Дежурный офицер пожимал плечами и только отвечал:

— Не могу знать, ваше превосходительство. По всей вероятности, заплутался.

— А другие офицеры генерального штаба почему молчат? При первой армии. При корпусах второй армии. Возмутительно. Вызвать Орановского. И Бороду, — имел он в виду генерал-квартирмейстера Леонтьева.

— Слушаюсь, — чеканил офицер, не понимая, что сегодня так рассердило главнокомандующего или встревожило, он и спать, кажется, собирался в штабе.

Орановский давно ушел домой, но Леонтьев все корпел над бумагами и беспокойно посматривал на окно кабинета главнокомандующего: что-то случилось, ибо в такой поздний час он никогда еще в штабе не сиживал. И то и дело приходил в аппаратную и спрашивал телеграфистов, нет ли чего особенного с фронта, но ничего особенного не было, а были обычные донесения, с которыми телеграфисты не решались докучать начальству в такой поздний час.

И вдруг поступила телеграмма Орлова из Остроленки, переданная через генерала Бобровского, и тотчас была отдана Леонтьеву.

Он прочитал ее и увидел вошедшего дежурного офицера.

— Слава богу, что вы здесь, ваше превосходительство. Главнокомандующий требует вас к себе. Не спится ему сегодня что-то, нервничает.

Жилинский, казалось, только и ждал этой телеграммы и, едва прочитав ее, сел за стол, возле которого все время прохаживался, прочитал ее еще раз и вроде бы успокоился. Во всяком случае, он не произнес своего грозного: «Что-о-о?», а сидел молча, задумавшись и будто вовсе не замечая Леонтьева, которого так срочно вызвал.

— Садитесь, генерал. Что вы торчите, как солдат на карауле? — наконец сказал он и, подняв глаза, спросил: — Вы читали то, что принесли, надо полагать? Эту депешу… Паническую к тому же… С директивой: мол, отмените ваш приказ, он запоздал… Типичный почерк этого самоуверенного капитана, коему все ведомо наперед.
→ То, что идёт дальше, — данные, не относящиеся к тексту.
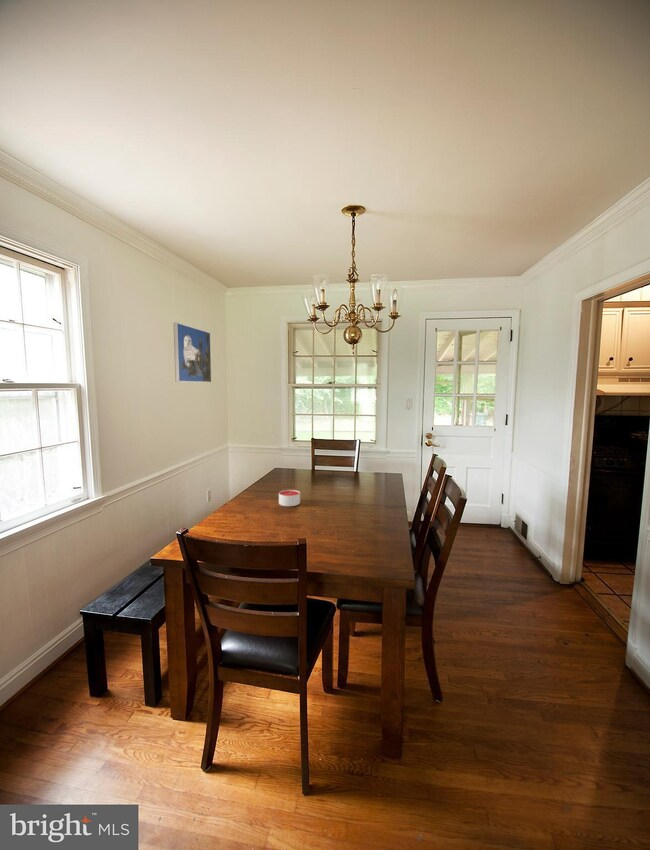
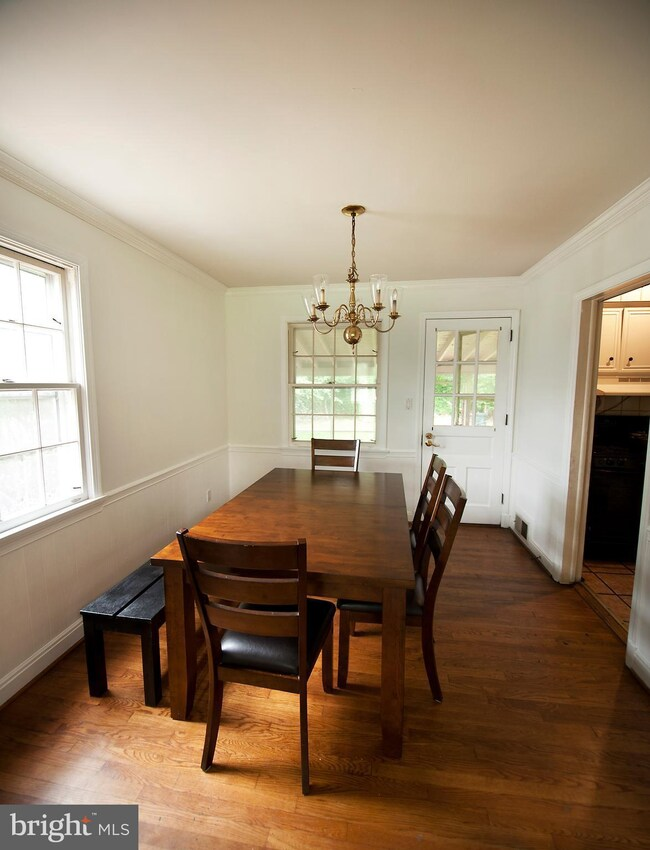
- candle [278,489,301,507]
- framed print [173,322,212,383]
Леонтьев — будто недовольный, что его побеспокоили, — сел в кресло и застыл. Не торопясь, он грудным голосом ответил:

— Читал, разумеется. Если данные капитана Орлова соответствуют действительности, положение-второй армии осложнилось: открыты оба фланга, и нам надлежит что-то предпринять незамедлительно. Капитан Орлов — не из тех, кто впадает в панику. Полагаю за должное поставить о сем в известность ставку великого князя.

И тут наконец Жилинский грозно произнес:

— Что-о-о?

Леонтьев знал: Жилинскому докладывать великому князю о поражении еще и первого корпуса Самсонова — все равно что добровольно лезть в петлю. Но не доложить ставке о происходящем было невозможно, и он продолжал:

— Поставить в известность ставку великого князя о положении армии Самсонова и испросить у его высочества повеления возвратить Самсонову гвардейский корпус Безобразова из Варшавы, где оный находится в полном бездействии. Генералу же Ренненкампфу повторить наш приказ: двинуться на соединение с первой армией и атаковать корпуса Макензена и Белова с тыла и тем понудить герра Гинденбурга подумать о том, куда ему самому отступать надлежит.
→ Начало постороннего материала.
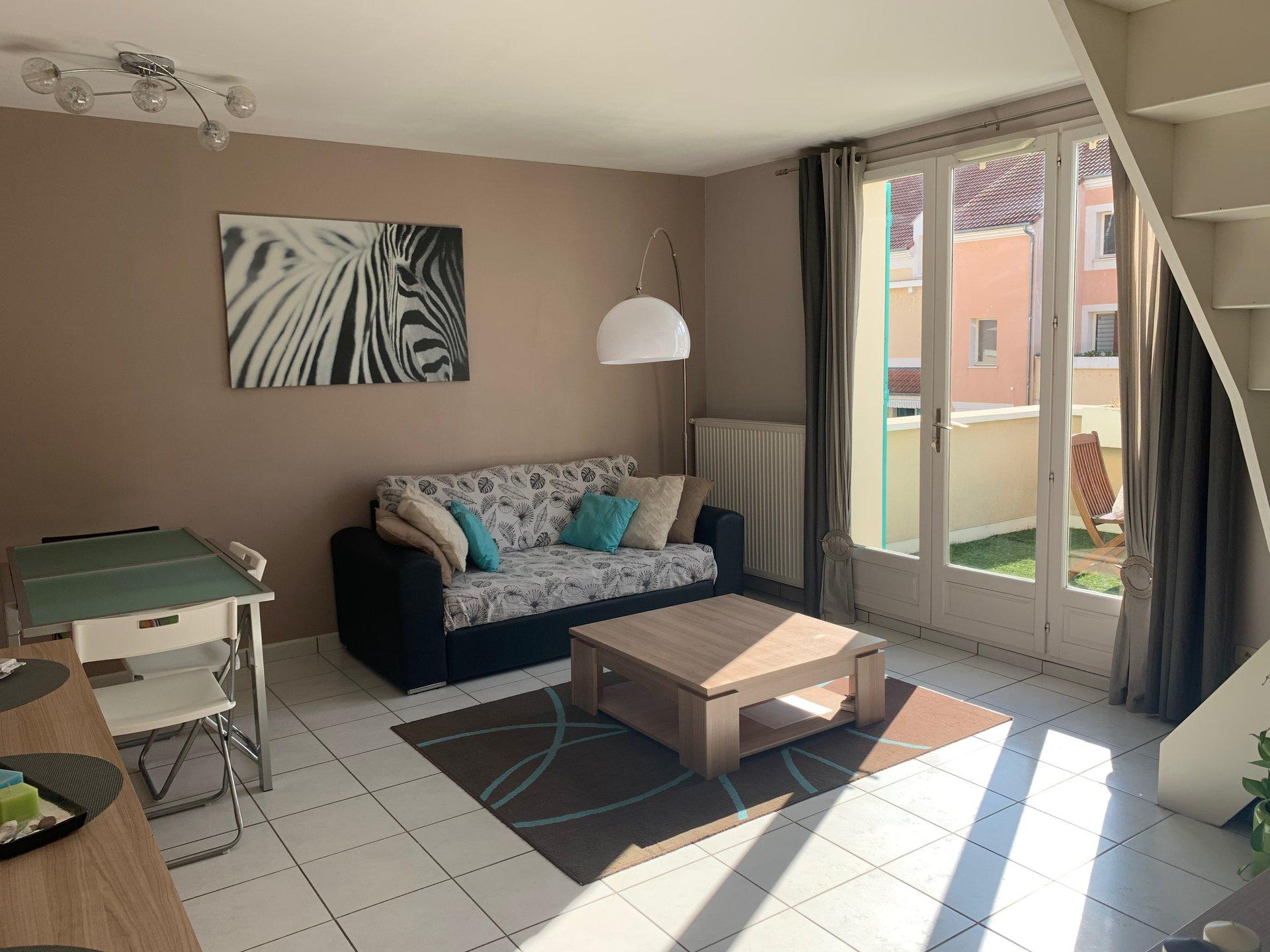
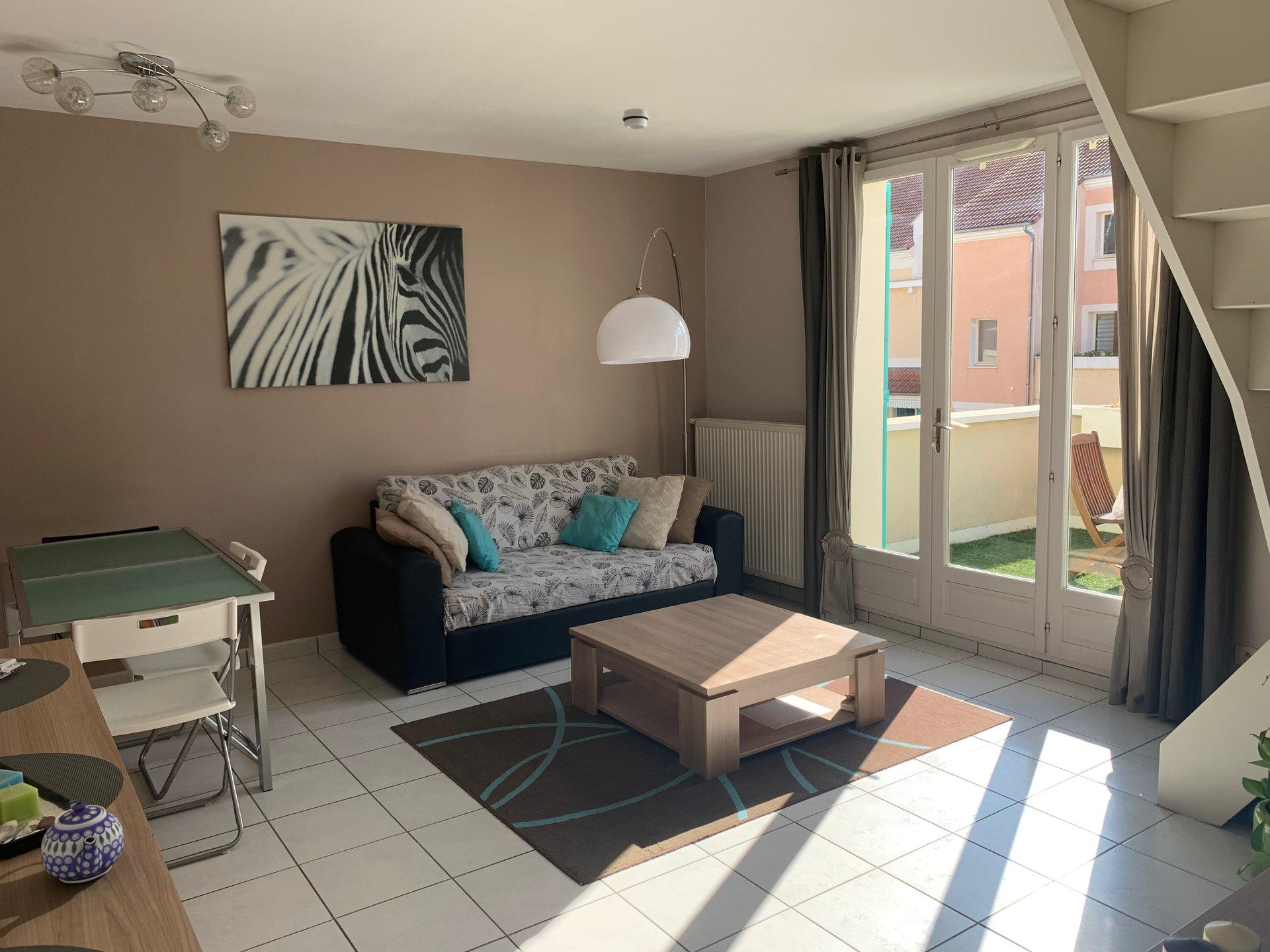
+ smoke detector [622,108,650,130]
+ teapot [41,800,124,884]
Жилинский сидел за столом и, вперив взгляд в бумаги, думал: великий князь готовит белого коня для въезда во Львов, падение которого ожидает со дня на день; великий князь лично повелел изъять из второй армии гвардейский корпус генерала Безобразова еще в начале войны и предназначил его для своей будущей Варшавской армии; он же устранил барона Зальца от командования четвертой армией только за то, что ее потеснил противник у Красника, наконец, он же только что учинил разнос всего штаба фронта и намекнул на судьбу любого генерала, в случае повторения того, что случилось с генералом Комаровым и его дивизией. Что можно ожидать от него еще, если и левый фланг Самсонова действительно прорван? Одного-единственного: разгона всего штаба фронта, после которого вряд ли удастся получить даже дивизию, а не только корпус.
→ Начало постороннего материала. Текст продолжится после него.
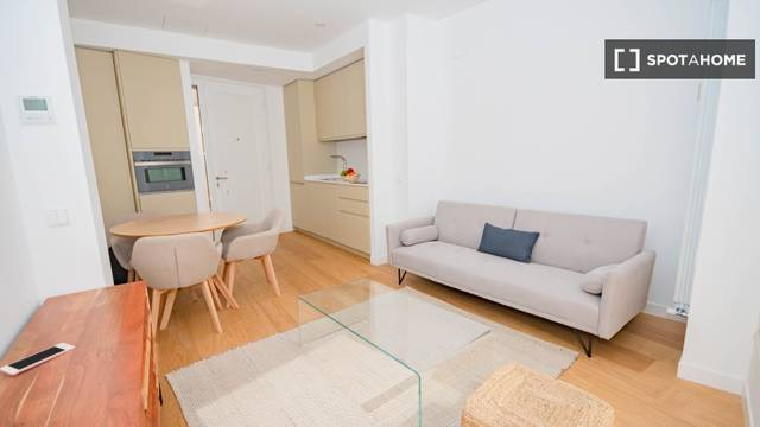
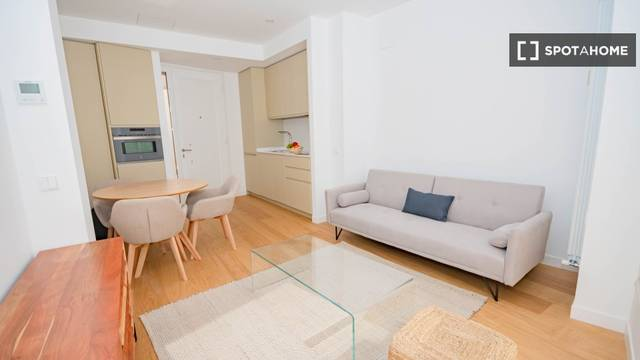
- cell phone [0,342,76,377]
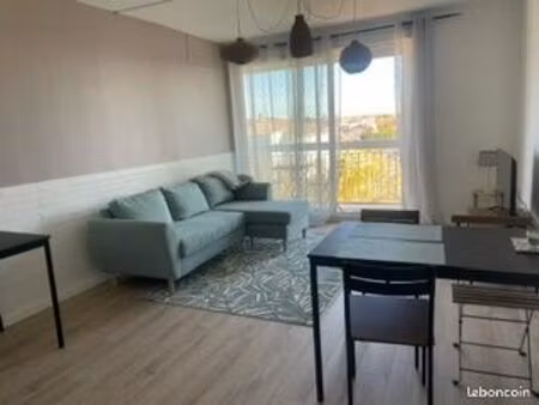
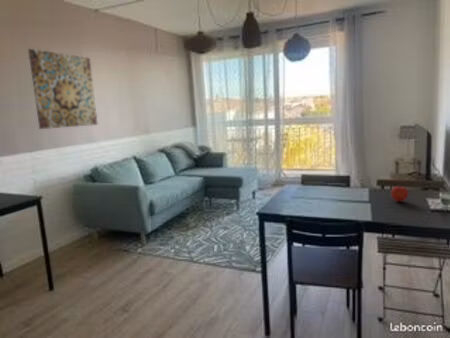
+ wall art [27,48,99,130]
+ fruit [390,185,409,203]
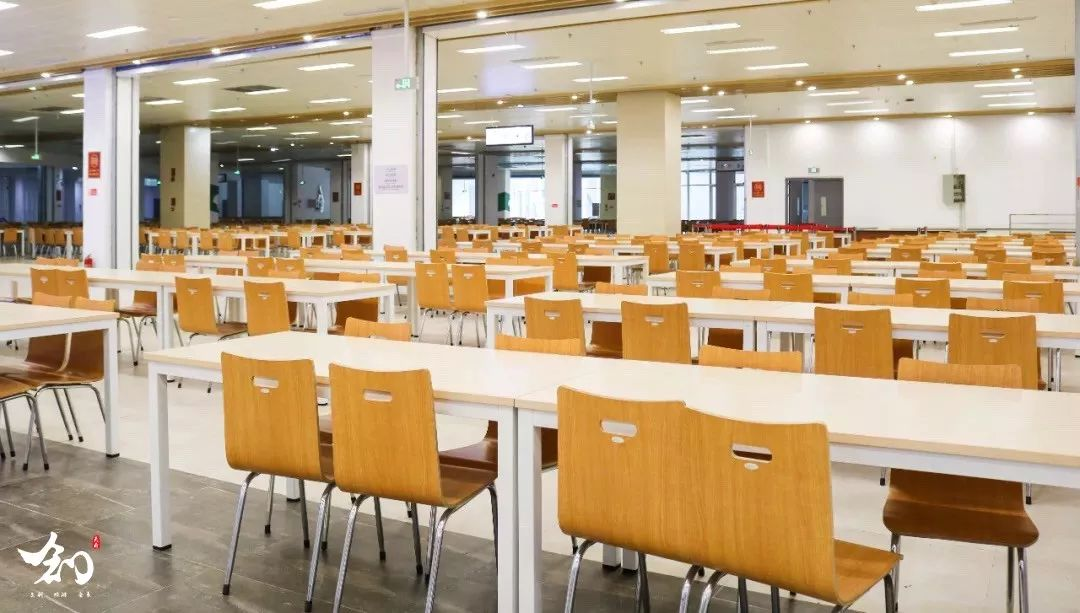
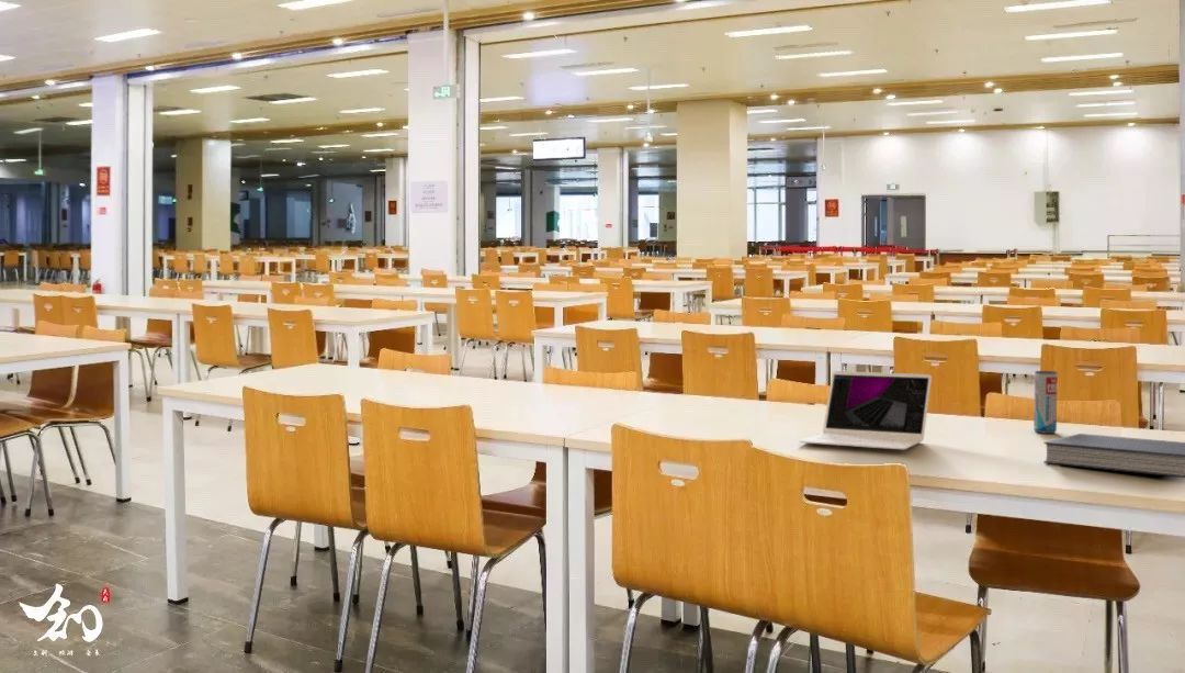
+ beverage can [1032,370,1059,434]
+ laptop [798,370,933,451]
+ book [1042,433,1185,479]
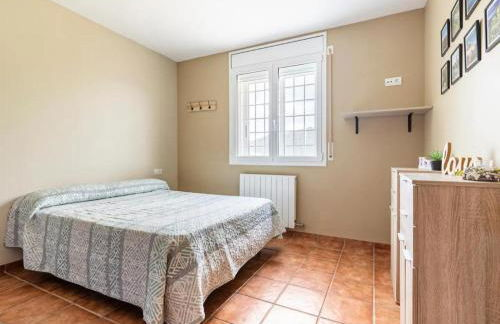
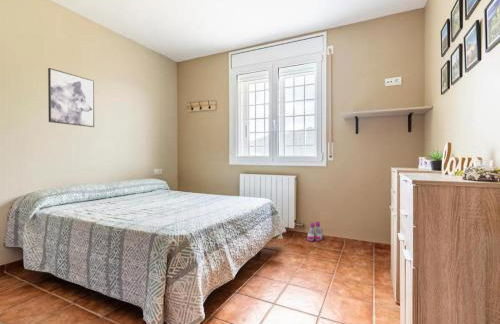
+ boots [306,221,324,242]
+ wall art [47,67,95,128]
И вслух сказал после некоторого раздумья:

— Великого князя беспокоить преждевременно. Подождем донесения Самсонова. Должен же он сообщить, что у него происходит? Далее: никакого гвардейского корпуса Безобразова великий князь Самсонову не даст, — он предназначен для наступления на Берлин в составе формируемой в Варшаве девятой армии. Можно было бы попросить один-два корпуса из сибирских, но они еще не подошли.

Запыхавшийся, заспанный и одетый на скорую руку, так что и китель не был застегнут, как положено, вошел Орановский и с ходу сказал, услышав последние слова Жилинского:

— Сибирские корпуса для Самсонова? А его собственные что будут делать, позволительно спросить? Он сегодня учинил мне по аппарату прямой связи почти разнос и требовал едва не на аэропланах передислоцировать к нему первую армию. Не успел противник потеснить корпус Артамонова, как командующий поднял крик «Караул!» и устранил Артамонова без ведома штаба фронта. Удивительно бесцеремонный человек!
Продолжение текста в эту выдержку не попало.